A way out – via higher oil prices in the region of $50 per barrel – appear remote over 2020, and its management’s fuzzy hedging strategy has left OXY exposed to oil prices lurking below that threshold.

Meanwhile, OXY’s bungling also attracted the ire of activist investor Carl Icahn who raised his stake to 10% in the company, and repeatedly called for Hollub and OXY’s senior management to be sacked. Ultimately, peace was made by allowing Icahn to add three of his people to the company’s board of directors.

Underscoring the company’s plight is its value destruction on an unprecedented scale. When Hollub’s aggressive intent for Anadarko became apparent in April 11-12, 2019, OXY’s stock was averaging just north of $65. At the time of writing (June 26, 2020 at 14:06 EDT), it traded at $17.65 down 73% having flirted with a 52-week low of $9 at one point; a level of decline hardly any of its Covid-19 hit peers have had to bear.

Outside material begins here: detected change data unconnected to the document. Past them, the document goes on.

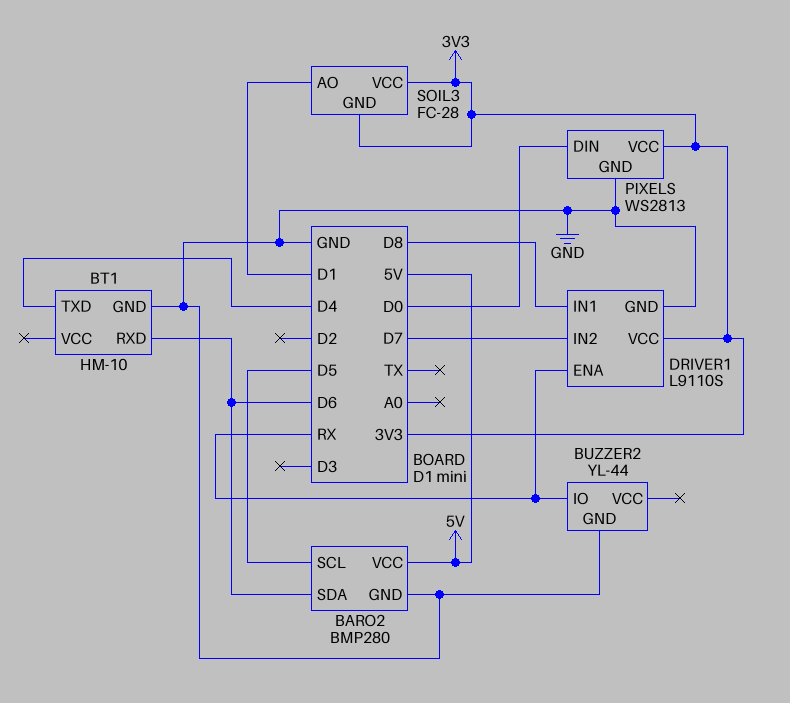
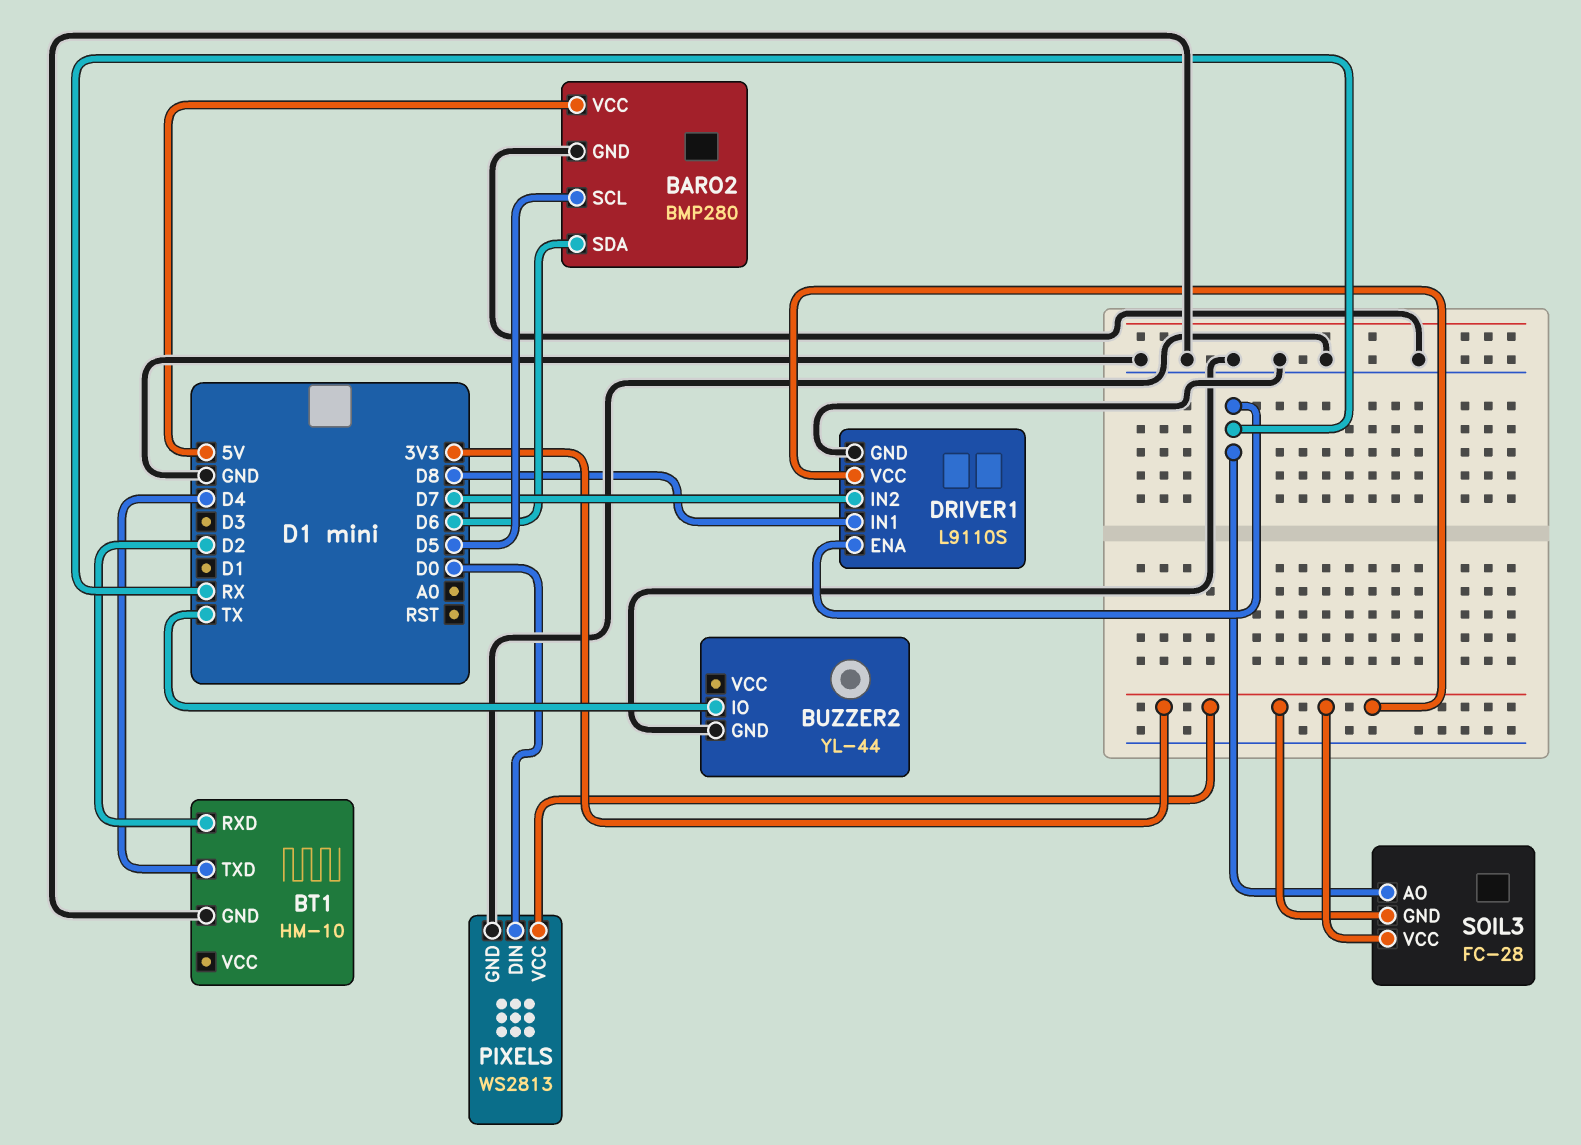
BT1 pin RXD: D6 -> D2
BUZZER2 pin IO: RX -> TX
SOIL3 pin AO: D1 -> RX

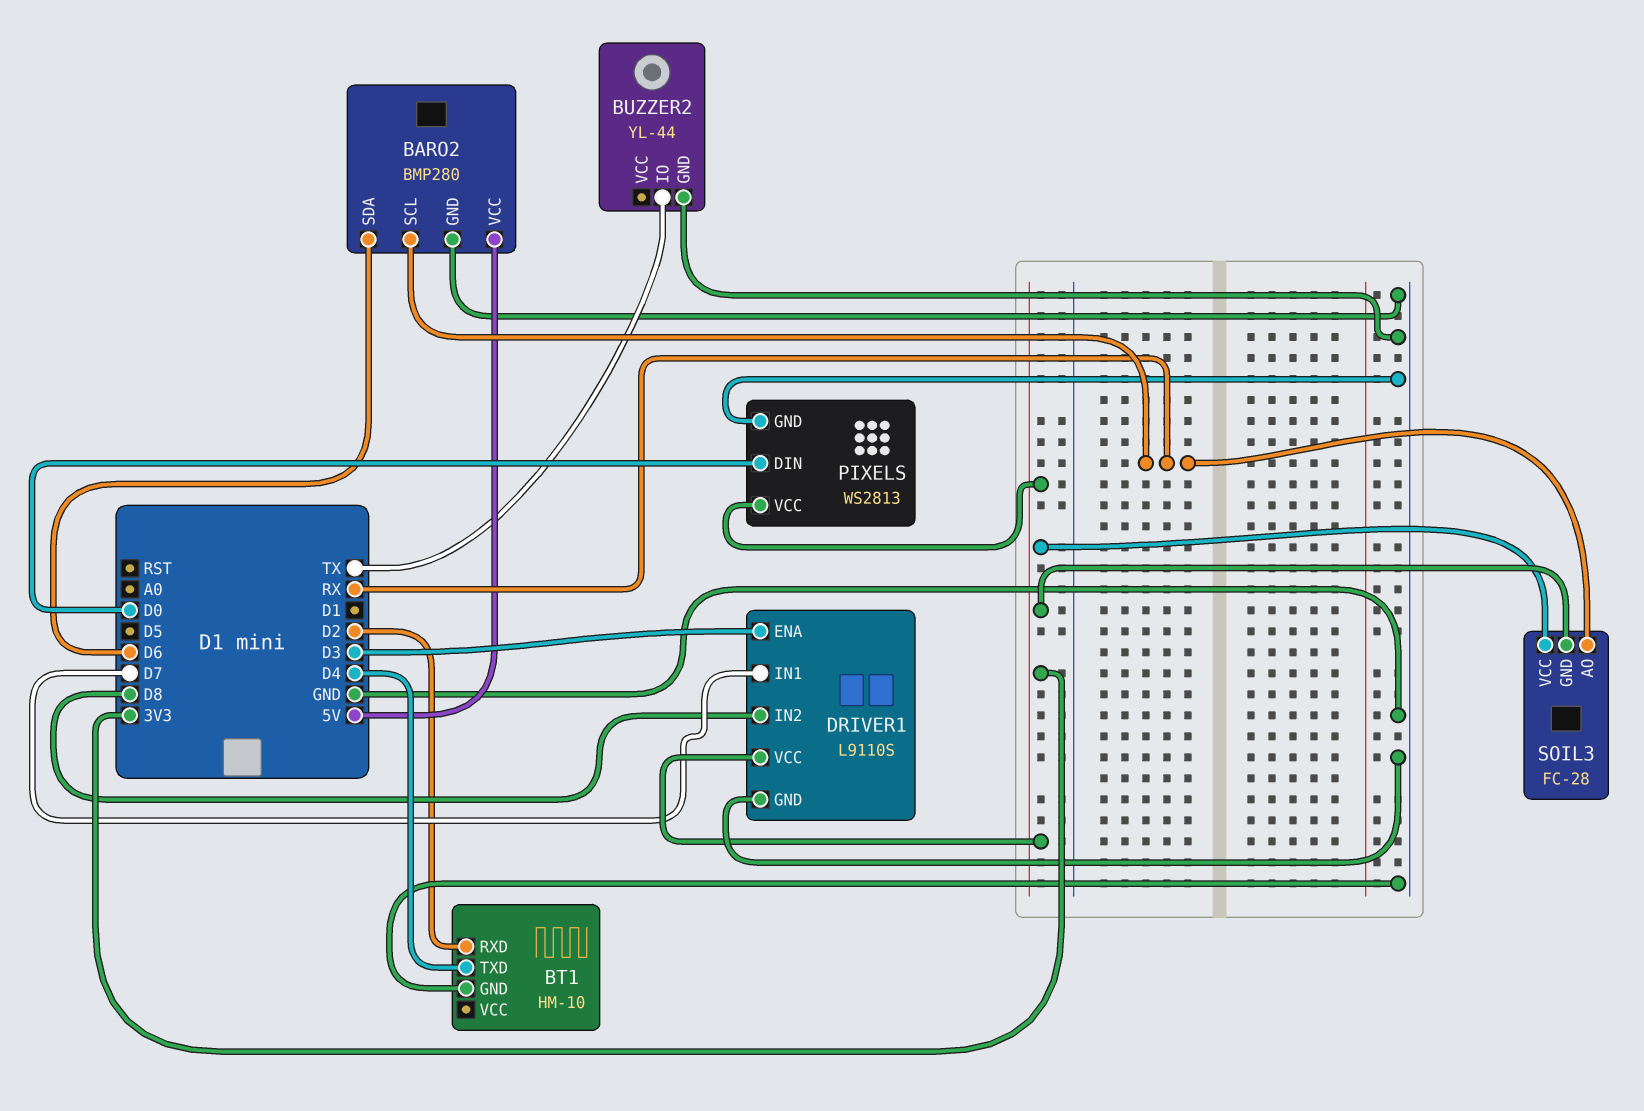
BARO2 pin SCL: D5 -> RX
DRIVER1 pin ENA: RX -> D3
DRIVER1 pin IN1: D8 -> D7
DRIVER1 pin IN2: D7 -> D8

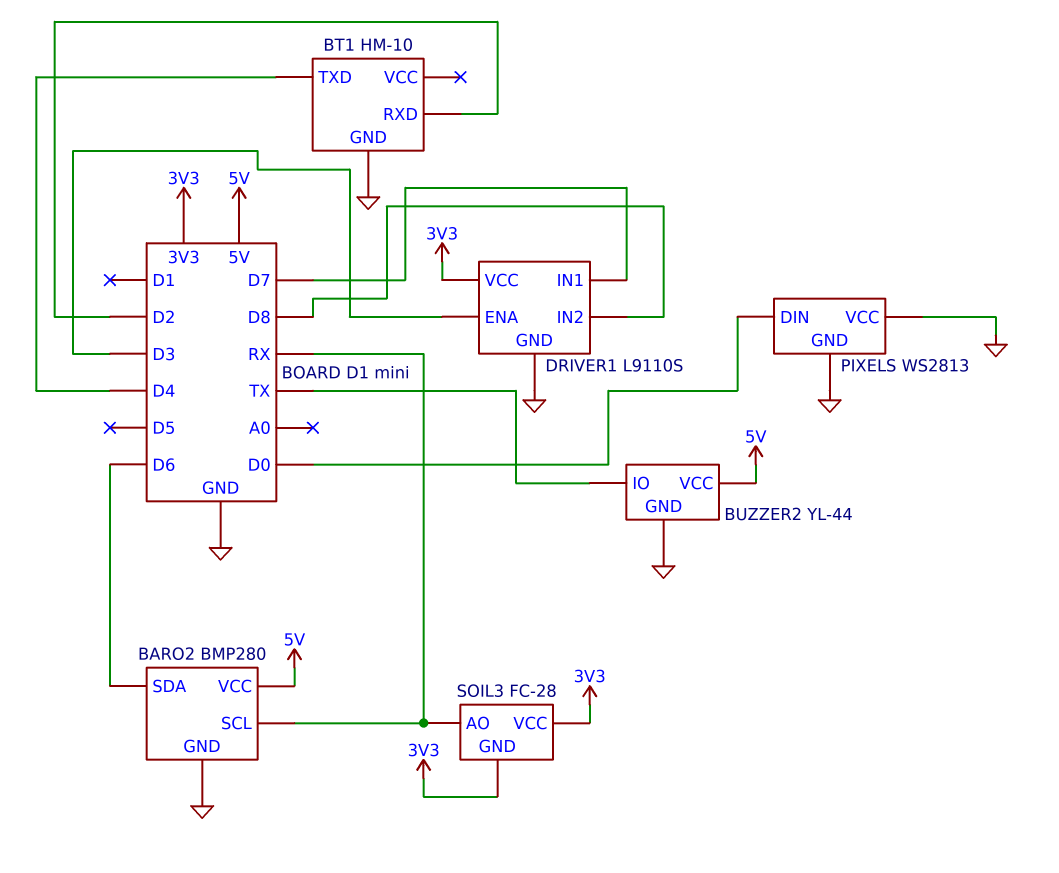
BUZZER2 pin VCC: none -> 5V
PIXELS pin VCC: 3V3 -> GND

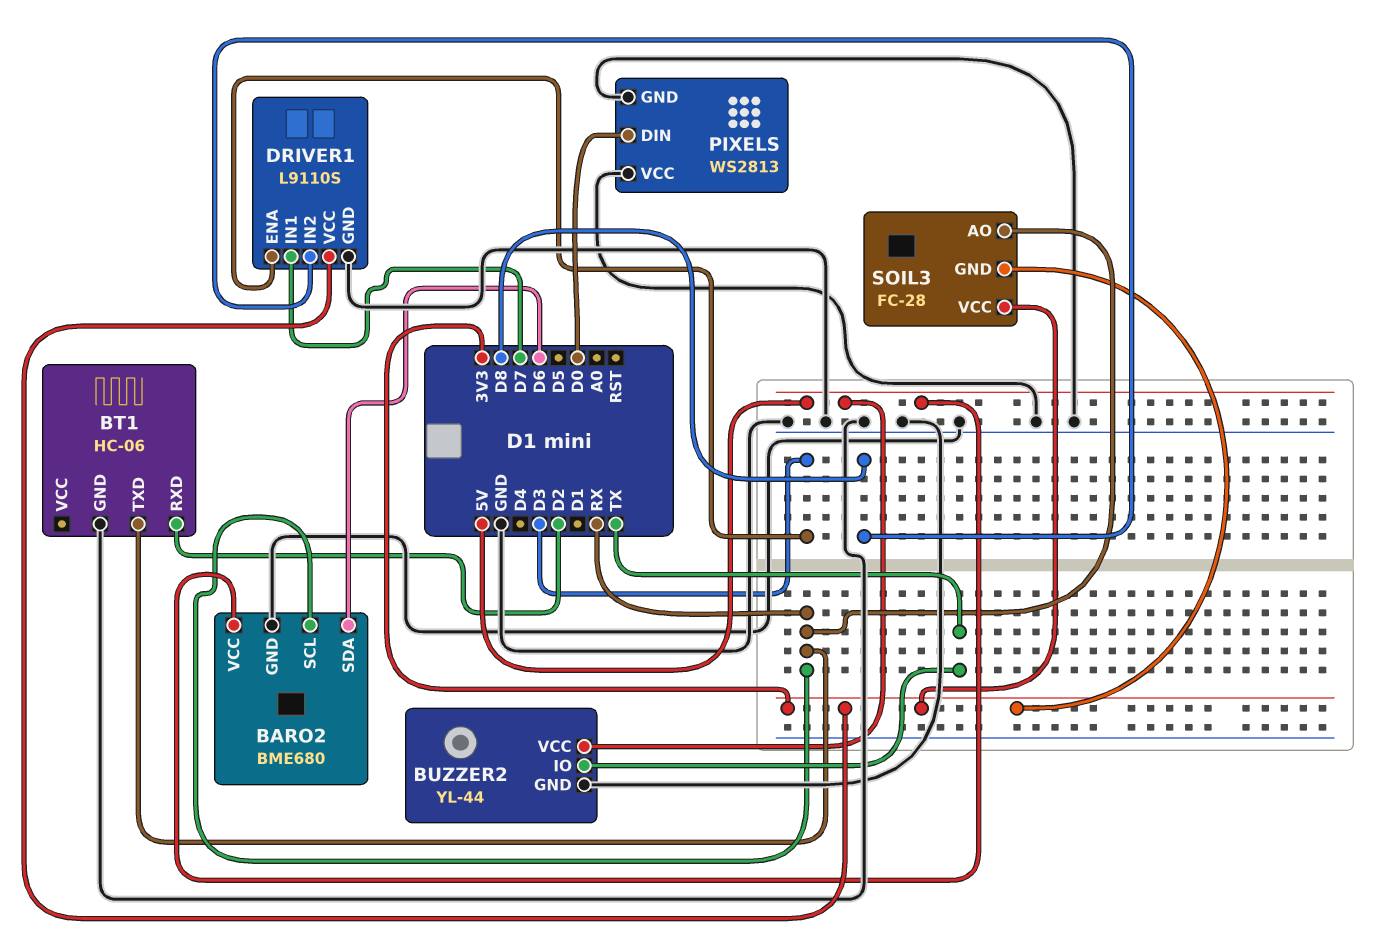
BARO2: BMP280 -> BME680
BT1: HM-10 -> HC-06
BT1 pin TXD: D4 -> RX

Big question here is – if the U.S. oil patch excesses of small and medium players are a subject of ridicule and anger often constituting examples of oil industry excesses, why should OXY be regarded differently? Like many of them, it managed the same sort of bungling amplified several times over in dollar terms with little prospect of a near-term reversal in fortune.

In some ways, OXY’s fault is even more glaring. It was a viable low-cost operator holding attractive Permian Basin acreage and selected international plays. From that respectable spot, its slipped to being basket case for bankruptcy with a junk status; a much repeated tale for players of a smaller scale around a Covid-19 ravaged U.S. oil and gas landscape.